## DATA FOR PROCESSING

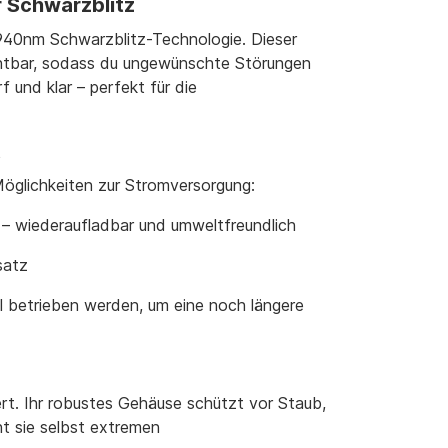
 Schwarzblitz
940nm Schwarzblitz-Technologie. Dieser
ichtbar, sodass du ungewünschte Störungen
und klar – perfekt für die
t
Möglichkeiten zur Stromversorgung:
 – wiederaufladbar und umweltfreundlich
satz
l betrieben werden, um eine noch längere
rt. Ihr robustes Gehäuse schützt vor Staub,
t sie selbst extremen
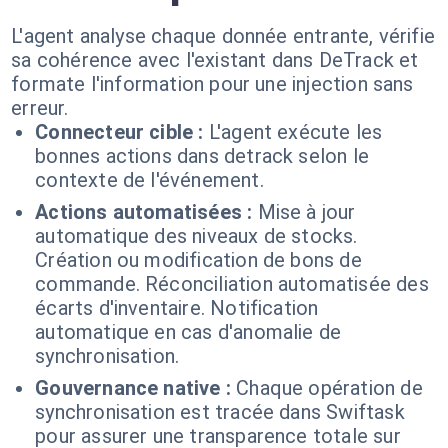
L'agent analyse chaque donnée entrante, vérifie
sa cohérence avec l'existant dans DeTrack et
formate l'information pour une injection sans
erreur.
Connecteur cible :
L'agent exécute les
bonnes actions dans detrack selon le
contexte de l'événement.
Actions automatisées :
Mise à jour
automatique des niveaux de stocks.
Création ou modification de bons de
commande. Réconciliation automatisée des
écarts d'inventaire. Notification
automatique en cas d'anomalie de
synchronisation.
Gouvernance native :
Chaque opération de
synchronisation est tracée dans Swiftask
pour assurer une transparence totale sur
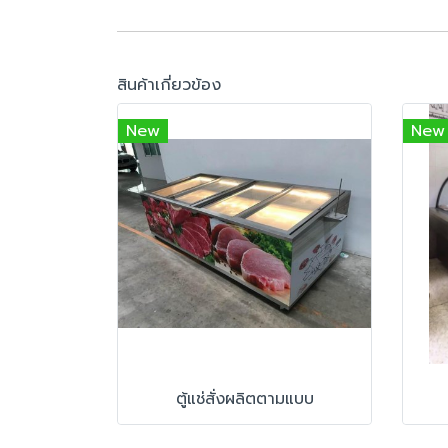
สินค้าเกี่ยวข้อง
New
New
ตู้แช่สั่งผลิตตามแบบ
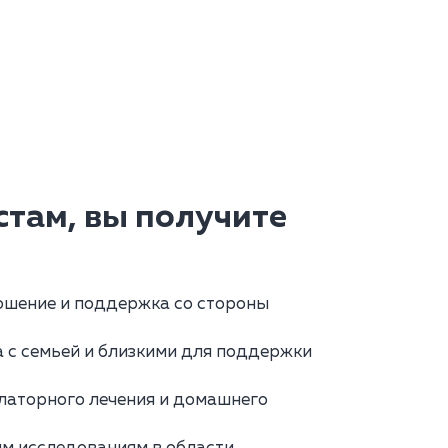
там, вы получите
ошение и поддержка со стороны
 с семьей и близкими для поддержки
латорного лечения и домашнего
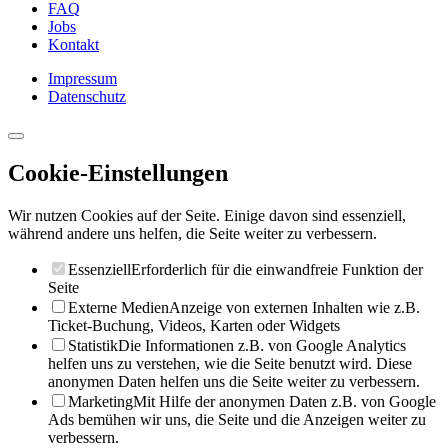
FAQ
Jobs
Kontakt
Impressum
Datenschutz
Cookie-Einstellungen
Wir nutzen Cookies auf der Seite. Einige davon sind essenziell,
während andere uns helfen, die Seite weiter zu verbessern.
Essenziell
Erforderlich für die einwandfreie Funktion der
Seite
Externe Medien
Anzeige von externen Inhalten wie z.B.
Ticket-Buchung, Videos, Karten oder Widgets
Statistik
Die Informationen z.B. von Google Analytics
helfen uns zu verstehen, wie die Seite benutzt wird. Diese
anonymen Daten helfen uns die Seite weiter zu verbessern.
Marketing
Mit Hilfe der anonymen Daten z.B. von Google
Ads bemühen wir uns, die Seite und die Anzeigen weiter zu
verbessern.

## YOUR GOAL
Return the lines above, starting at the one that contains "Cookie-Einstellungen" and running through the last, exactly as they appear, with no extra lines.

## SOLUTION TO THIS EXERCISE
Cookie-Einstellungen
Wir nutzen Cookies auf der Seite. Einige davon sind essenziell,
während andere uns helfen, die Seite weiter zu verbessern.
Essenziell
Erforderlich für die einwandfreie Funktion der
Seite
Externe Medien
Anzeige von externen Inhalten wie z.B.
Ticket-Buchung, Videos, Karten oder Widgets
Statistik
Die Informationen z.B. von Google Analytics
helfen uns zu verstehen, wie die Seite benutzt wird. Diese
anonymen Daten helfen uns die Seite weiter zu verbessern.
Marketing
Mit Hilfe der anonymen Daten z.B. von Google
Ads bemühen wir uns, die Seite und die Anzeigen weiter zu
verbessern.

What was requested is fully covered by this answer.